Selected extract
____________

Scrolls, Scripture, and the Savior
You search the Scriptures, for in them you think you have eternal life; and these are they which testify of Me (Jn. 5:39).
Housed in the Rockefeller Museum in Jerusalem is a curious document designated as 4QMMT. It is part of the Dead Sea Scrolls collection. In a small section of the text, an ancient writer, possibly a priest, encouraged an individual to study the Word carefully. “[And] we have wr[itten] to you that you should examine the book of Moses, and the words of the Prophets, and Davi[d].”1
When Jesus appeared to His disciples after His resurrection, He said to them, “These are the words which I spoke to you while I was still with you, that all things must be fulfilled which were written in the Law of Moses and the Prophets and the Psalms concerning Me” (Lk. 24:44). Both the Lord’s admonition and that in 4QMMT extol the worthiness of the Word of God.

____________

Data for review
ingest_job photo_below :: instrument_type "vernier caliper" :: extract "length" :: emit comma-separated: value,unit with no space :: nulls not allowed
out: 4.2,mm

____________

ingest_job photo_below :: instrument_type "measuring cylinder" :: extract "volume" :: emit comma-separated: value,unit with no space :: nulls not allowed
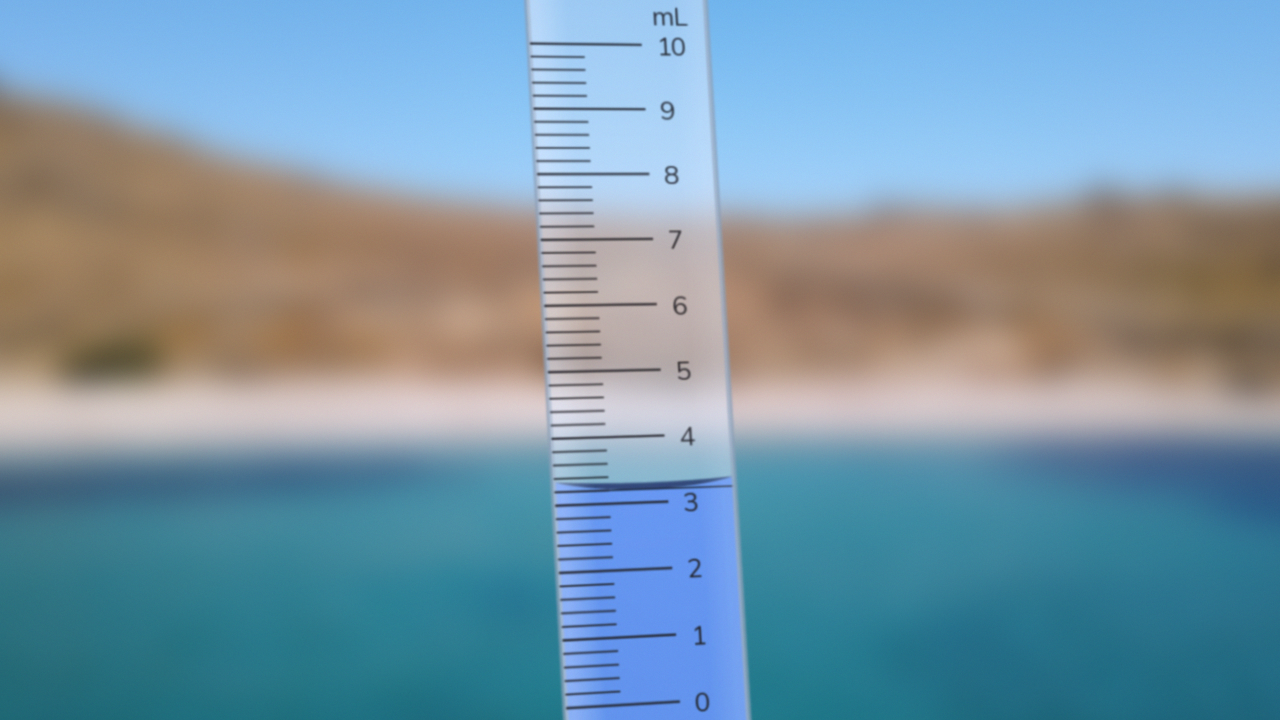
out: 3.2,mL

____________

How to complete this task
In two sentences, what does the article on 4QMMT say? The records have nothing to do with the article.

Result for this exercise
4QMMT, a Dead Sea Scrolls document housed in the Rockefeller Museum in Jerusalem, includes a section where an ancient writer, possibly a priest, urged someone to examine the book of Moses, the words of the Prophets, and David. After His resurrection, Jesus told His disciples that everything written about Him in the Law of Moses, the Prophets, and the Psalms must be fulfilled, and both His admonition and the one in 4QMMT extol the worthiness of the Word of God.